AI systems should benefit all human beings, be sustainable and environmentally friendly, and take into account broader societal, democratic, and environmental effects.

• Praxara supports statutory pharmacovigilance, a public health activity; its intended effect is to strengthen safety surveillance and shorten the path from signal to action.
• Praxara discloses the energy cost of each inference call via AI telemetry (token counts and provider region), enabling carbon reporting.
• EU-region hosting reduces cross-border data flow energy and latency.
• No use of Praxara for political, manipulative, or behavioural-targeting purposes; Terms of Service forbid such use.

• Publication of an annual environmental impact statement covering aggregate inference workload.
• Provider selection criteria weighting EU-region low-carbon data centres.

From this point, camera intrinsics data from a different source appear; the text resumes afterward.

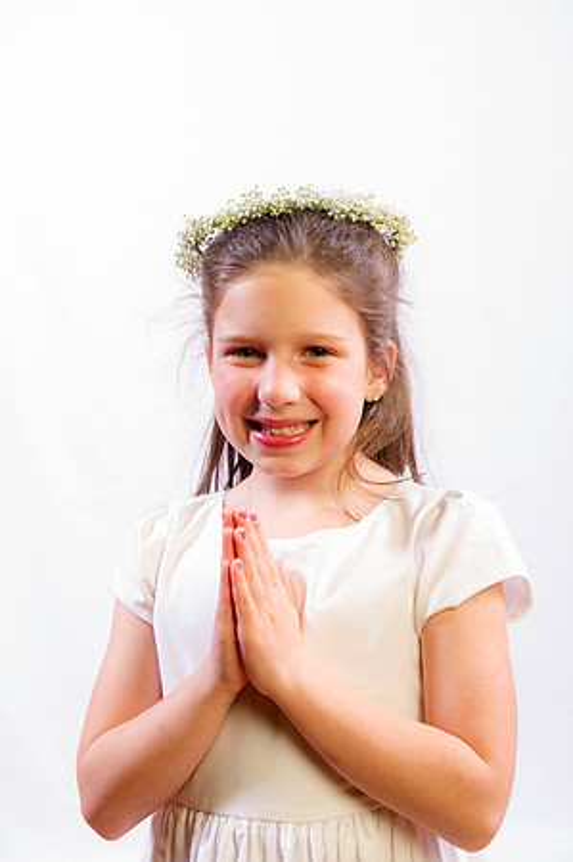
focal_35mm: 62
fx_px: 1484
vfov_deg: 32.4
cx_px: 286
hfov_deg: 21.9
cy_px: 431
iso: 100
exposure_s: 1/160
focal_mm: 62
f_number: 7.1
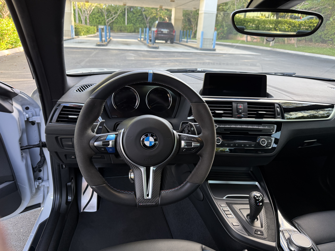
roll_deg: -3.0
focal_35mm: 24
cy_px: 126
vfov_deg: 56.8
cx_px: 168
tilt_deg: -21.6
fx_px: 232
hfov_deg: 71.6
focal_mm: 6.76
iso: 125
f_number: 1.78
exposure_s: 1/121
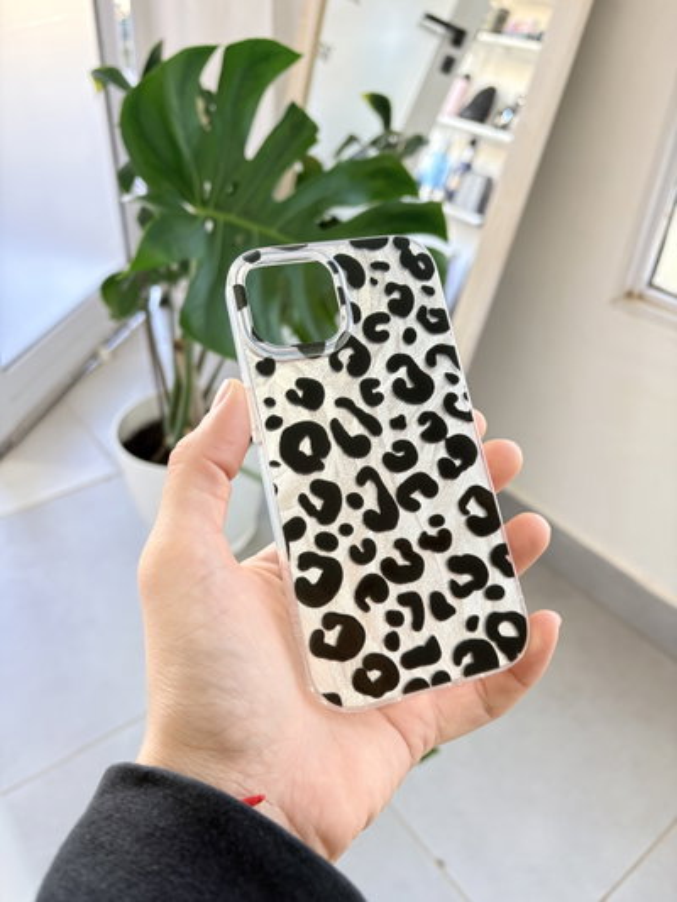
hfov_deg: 53.1
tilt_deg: -35.8
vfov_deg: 67.3
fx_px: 678
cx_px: 338
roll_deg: -3.2
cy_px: 451
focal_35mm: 26
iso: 125
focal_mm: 5.96
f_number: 1.6
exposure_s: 1/109
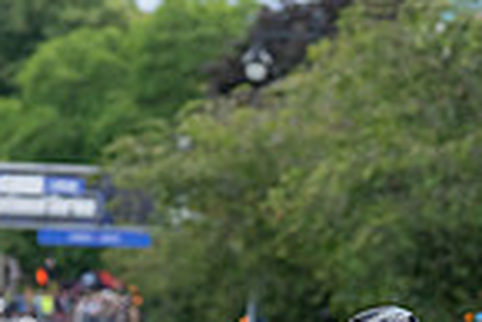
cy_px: 397
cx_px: 362
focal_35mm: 344
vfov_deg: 4.0
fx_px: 4610
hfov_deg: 6.0
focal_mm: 86
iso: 1600
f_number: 3.5
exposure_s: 1/800
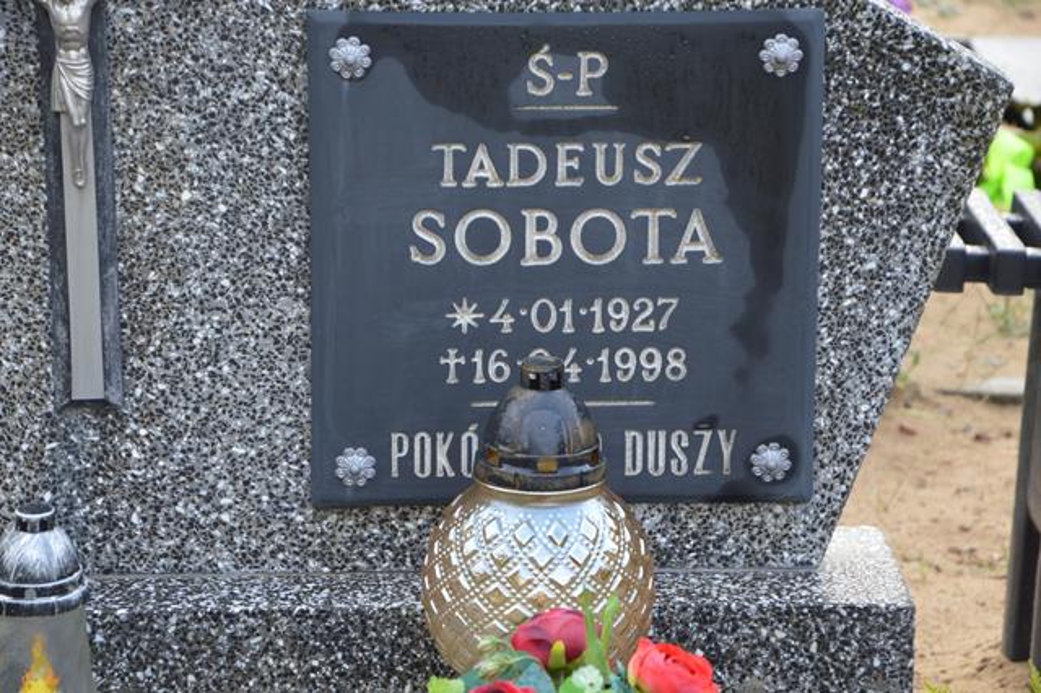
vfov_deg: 9.3
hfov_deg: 14.0
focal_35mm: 147
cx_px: 520
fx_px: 4248
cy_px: 346
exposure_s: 1/125
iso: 360
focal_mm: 98
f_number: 5.6
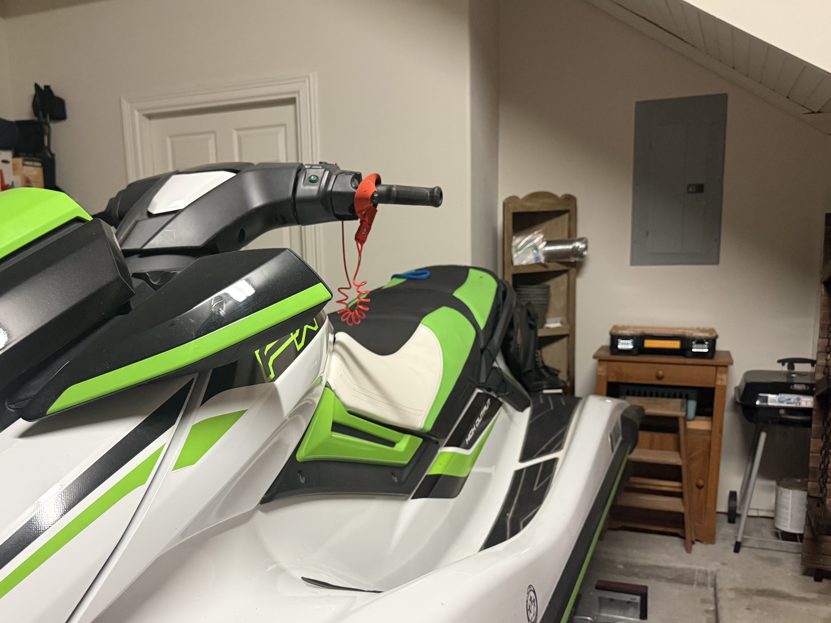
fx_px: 768
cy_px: 366
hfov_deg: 56.3
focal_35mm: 32
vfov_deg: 44.0
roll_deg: +2.5
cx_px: 325
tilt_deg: -8.6
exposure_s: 1/60
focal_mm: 6.76
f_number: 1.78
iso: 500
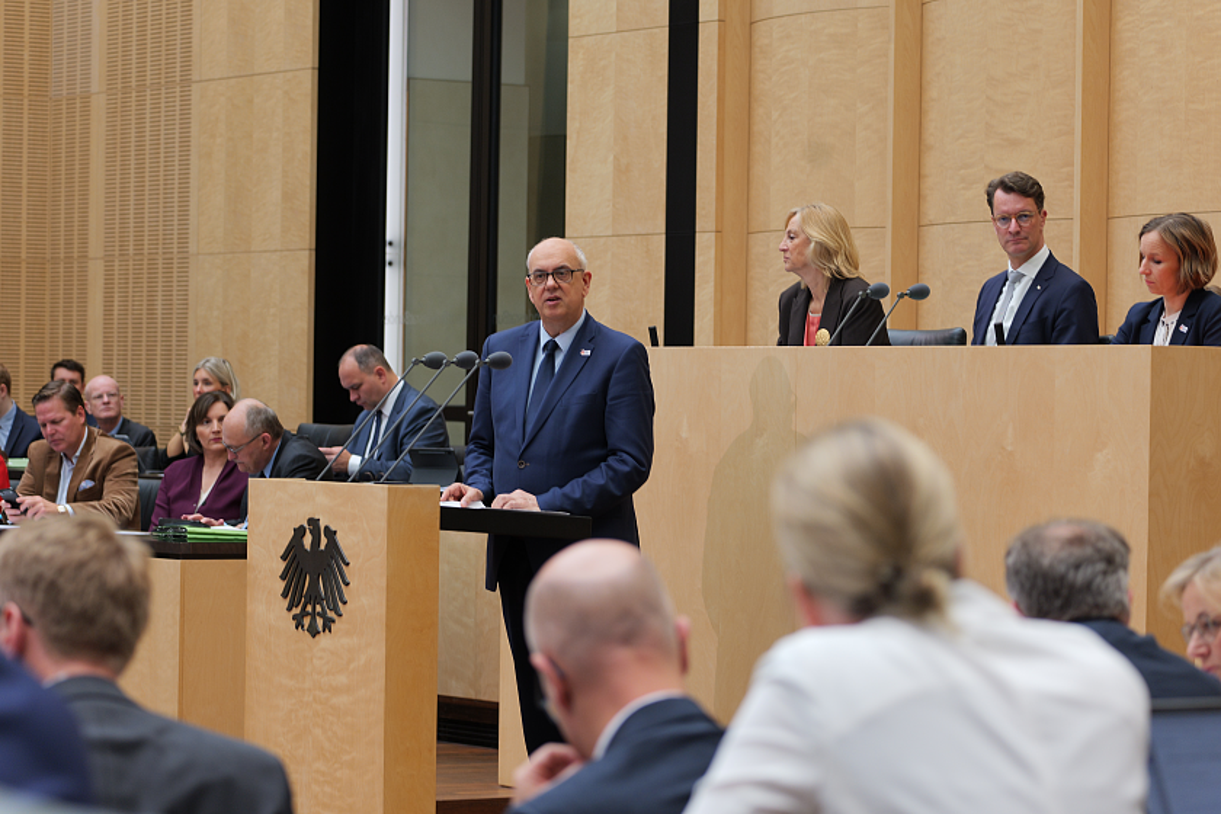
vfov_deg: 11.8
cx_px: 610
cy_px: 407
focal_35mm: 116
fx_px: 3934
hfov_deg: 17.6
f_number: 5.3
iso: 800
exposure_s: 1/125
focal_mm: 116
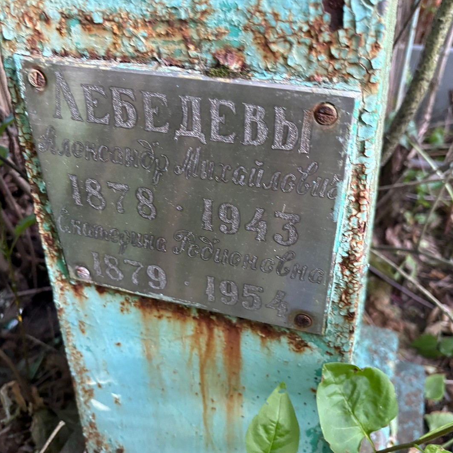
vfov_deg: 52.5
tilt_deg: -32.9
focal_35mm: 31
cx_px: 245
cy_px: 226
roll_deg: -4.6
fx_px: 459
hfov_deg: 52.5
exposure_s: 1/60
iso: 320
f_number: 1.6
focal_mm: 5.96
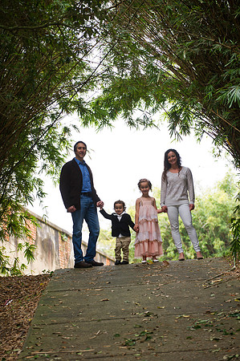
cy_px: 180
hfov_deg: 9.8
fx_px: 1403
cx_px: 120
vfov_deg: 14.7
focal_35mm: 140
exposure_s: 1/200
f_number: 4
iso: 400
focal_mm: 140
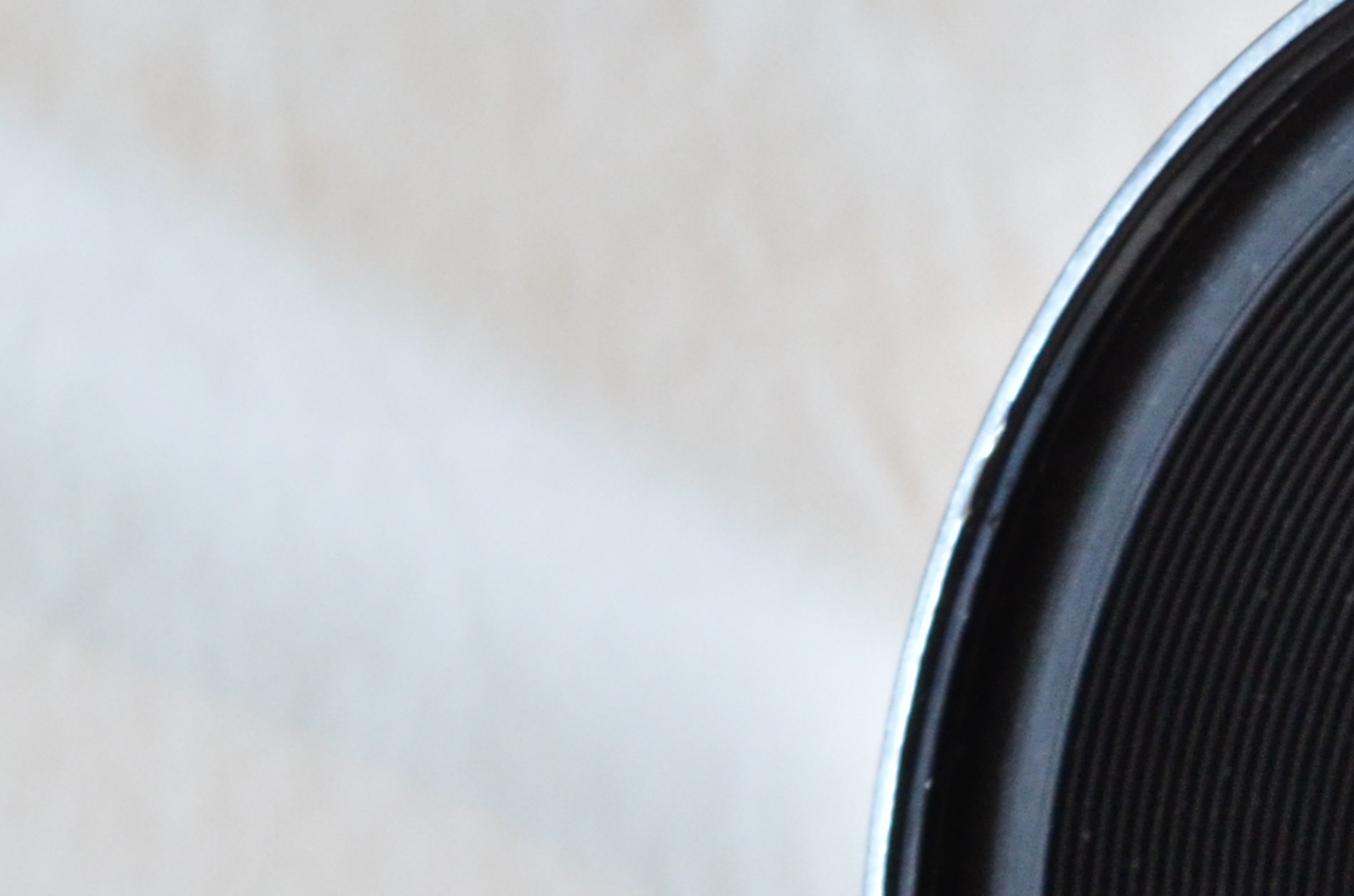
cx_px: 2758
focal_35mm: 265
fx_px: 9946
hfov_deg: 7.5
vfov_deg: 5.1
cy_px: 1056
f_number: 13
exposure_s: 1/13
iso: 800
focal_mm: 40
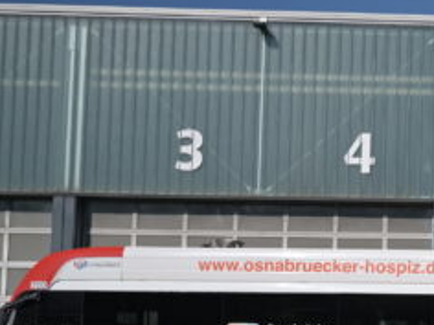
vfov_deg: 14.9
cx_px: 585
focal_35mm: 99
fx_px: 1236
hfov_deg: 18.4
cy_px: 272
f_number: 2.8
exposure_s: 1/6400
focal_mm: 31.5
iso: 100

Mechanisms should be in place to ensure responsibility and accountability for AI systems and their outcomes, including auditability, minimisation of negative impact, trade-off handling, and redress.

• SHA-256-chained immutable audit log records every action, including every AI call and every human approval, with tamper-evidence verification.
• Five-role RBAC with tenant isolation; every approval binds to an identified user via e-signature.
• Published roles and responsibilities in the System Risk Management Plan (QPPV, Head of PV, DPO, Tech Lead, QA Lead, Skill Owner, Reviewer).
• Incident response and personal data breach notification procedures aligned with GDPR Article 33 (72 hours).
• Responsible disclosure channel: [email protected]; safe-harbour policy published.
• Quarterly review cadence for the SRMP; annual (or event-driven) review cadence for the DPIA.

• External ISO/IEC 42001 (AI management system) certification.
• Public-facing annual trustworthy-AI report.